(Extracted data entries)
──────────────────────────────

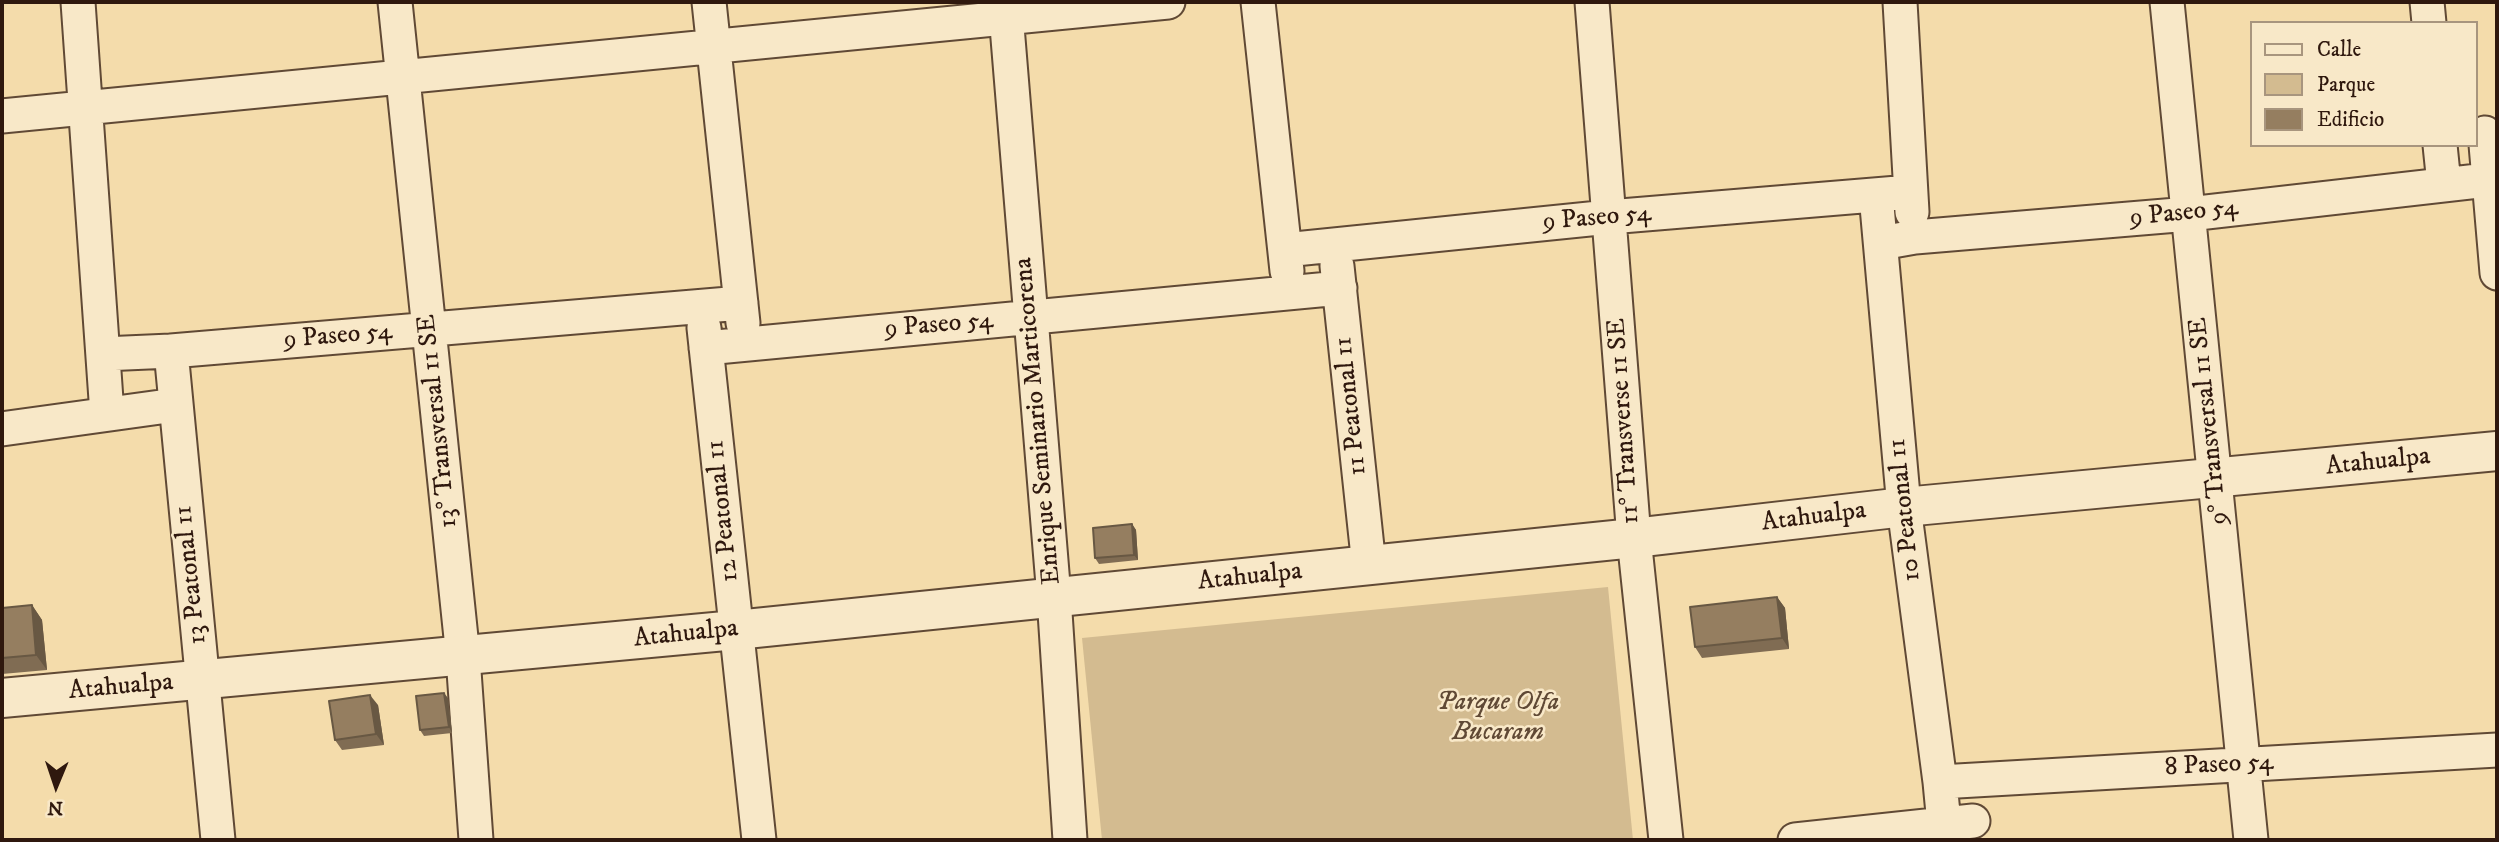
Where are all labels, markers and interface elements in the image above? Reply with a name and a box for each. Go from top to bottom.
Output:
legend [2250,21,2478,147]
text: Calle [2317,37,2361,63]
text: Parque [2317,72,2375,98]
text: Edificio [2317,107,2384,133]
street label: 9 Paseo 54 [2128,193,2240,235]
street label: 9 Paseo 54 [1541,199,1653,239]
street label: Enrique Seminario Marticorena [1009,256,1069,586]
street label: 9 Paseo 54 [883,306,995,346]
street label: 13° Transversal 11 SE [412,313,466,529]
street label: 9° Transversal 11 SE [2184,316,2236,526]
street label: 9 Paseo 54 [282,317,394,357]
street label: 11° Transverse 11 SE [1602,317,1648,525]
street label: 11 Peatonal 11 [1329,335,1375,477]
street label: 10 Peatonal 11 [1883,437,1929,583]
street label: 12 Peatonal 11 [701,439,747,583]
street label: Atahualpa [2324,442,2432,484]
street label: Atahualpa [1760,496,1868,540]
street label: 13 Peatonal 11 [169,504,215,646]
street label: Atahualpa [1196,557,1304,599]
street label: Atahualpa [632,614,740,656]
street label: Atahualpa [67,668,175,708]
park label: Parque Olfa Bucaram [1437,688,1559,750]
street label: 8 Paseo 54 [2164,748,2274,784]
north arrow [21,751,91,821]
text: N [47,796,63,819]

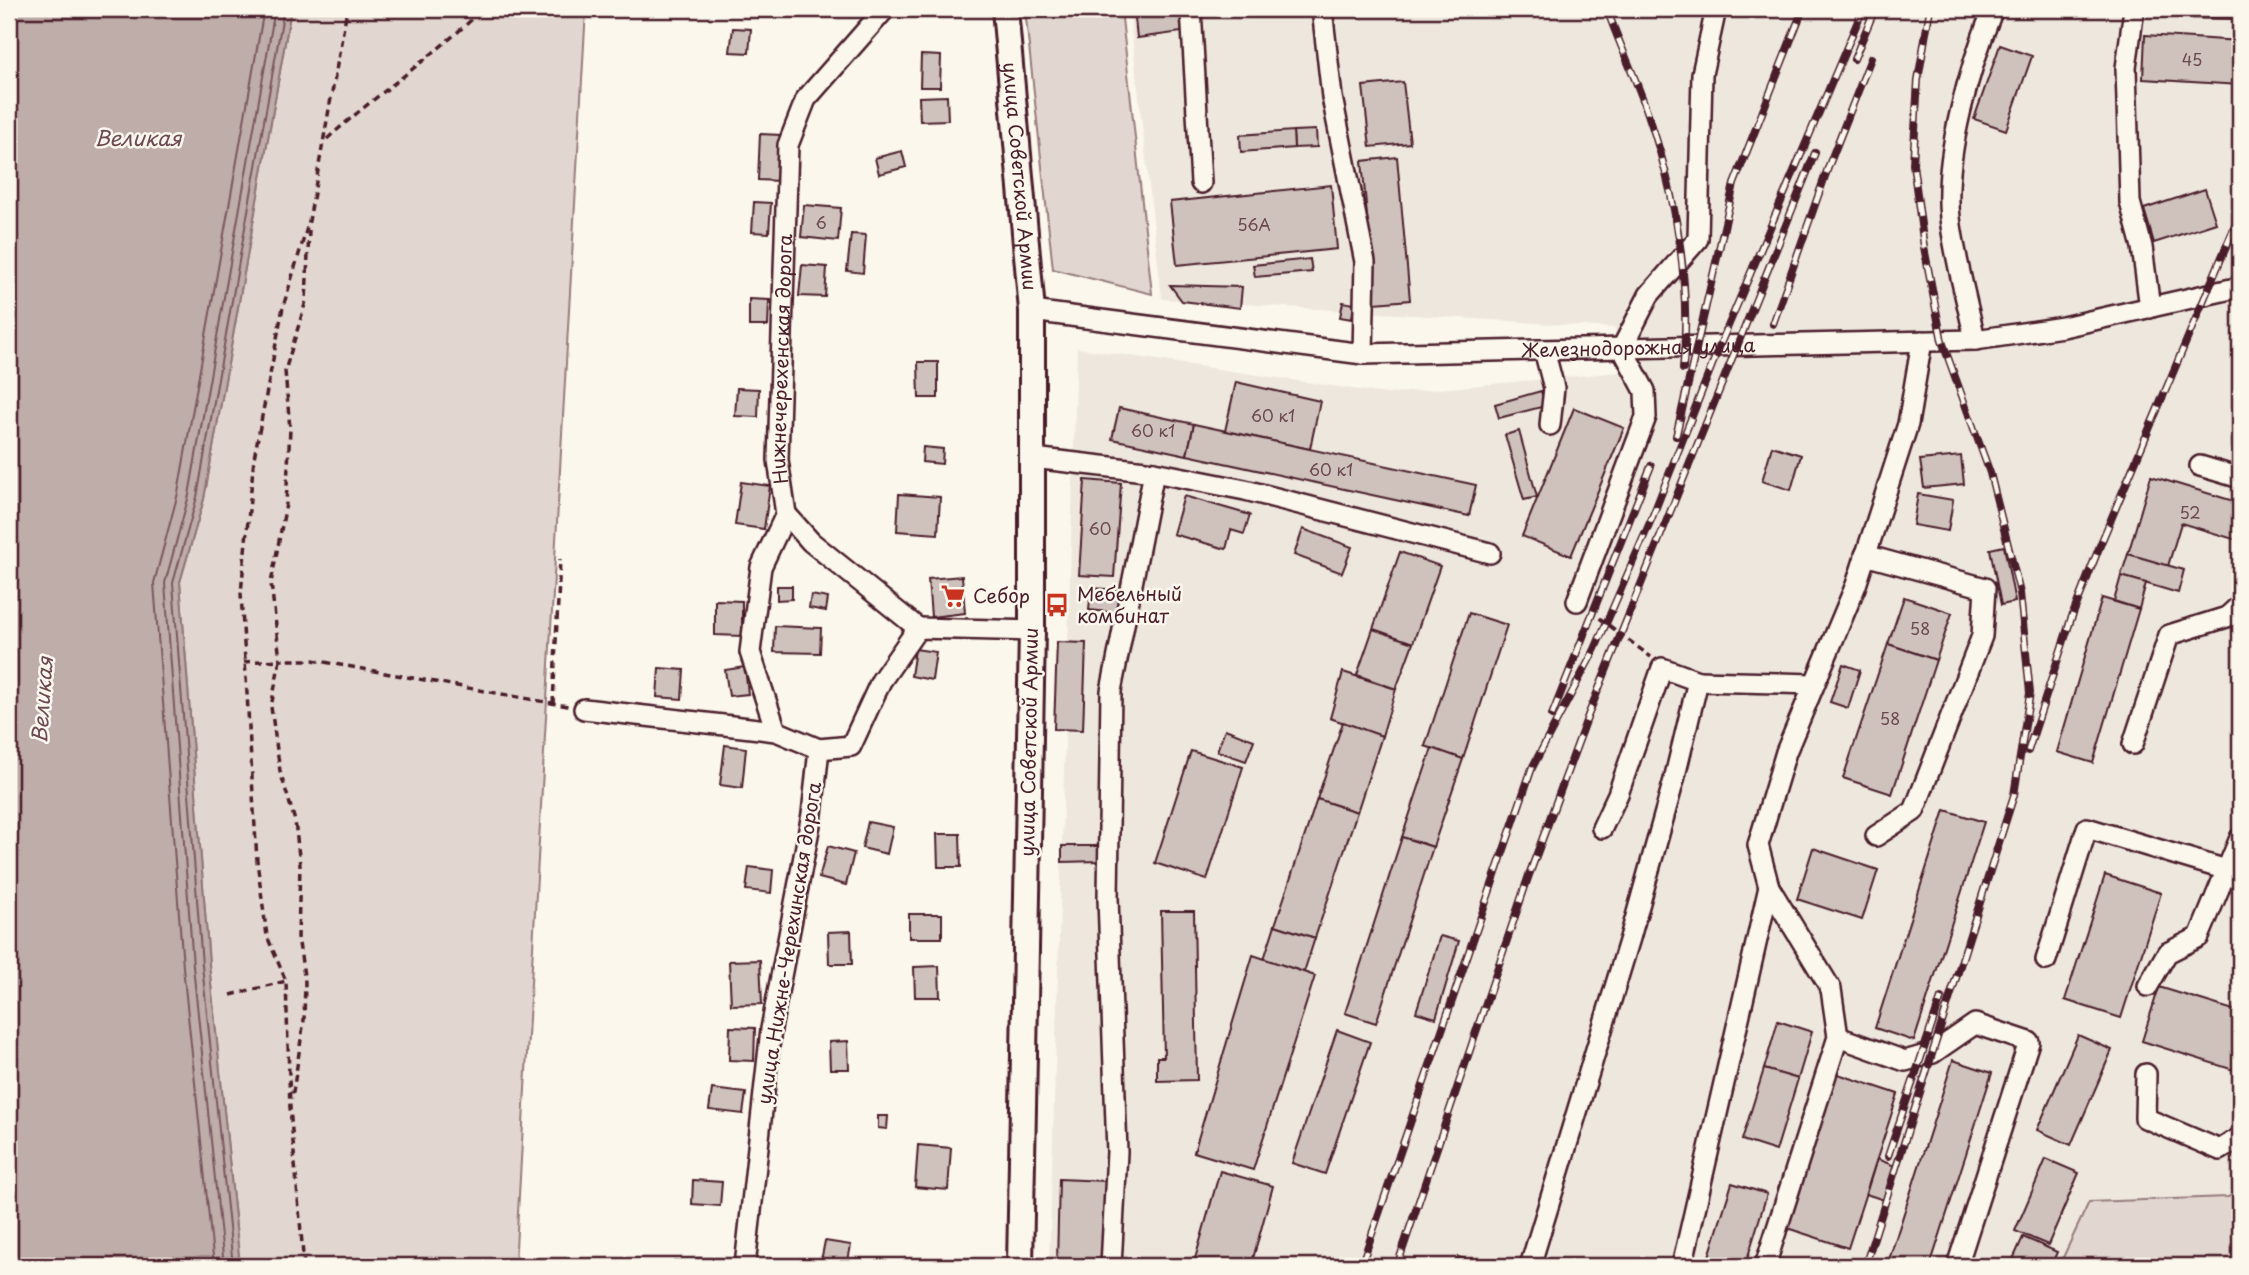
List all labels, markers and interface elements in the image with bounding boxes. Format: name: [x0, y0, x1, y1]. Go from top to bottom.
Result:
house number: 45: [2182, 47, 2202, 71]
street label: улица Советской Армии: [997, 61, 1045, 292]
water label: Великая: [95, 121, 183, 153]
house number: 6: [815, 210, 827, 234]
house number: 56А: [1237, 212, 1271, 236]
street label: Нижнечерехенская дорога: [763, 233, 798, 486]
street label: Железнодорожная улица: [1521, 330, 1756, 363]
house number: 60 к1: [1251, 403, 1295, 427]
house number: 60 к1: [1131, 418, 1175, 442]
house number: 60 к1: [1309, 457, 1353, 481]
house number: 52: [2179, 500, 2201, 524]
house number: 60: [1089, 516, 1111, 540]
place label: Мебельный комбинат: [1077, 579, 1182, 629]
place label: Себор: [973, 581, 1030, 609]
supermarket icon: Себор: [939, 582, 967, 610]
bus stop icon: Мебельный комбинат: [1043, 591, 1071, 619]
house number: 58: [1910, 616, 1930, 640]
street label: улица Советской Армии: [1012, 627, 1044, 857]
water label: Великая: [22, 654, 60, 744]
house number: 58: [1880, 706, 1900, 730]
street label: улица Нижне-Черехинская дорога: [749, 779, 827, 1106]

──────────────────────────────

Work instruction — Using the data above, tally each line that contains "labels". Write only the total.

Written response — 2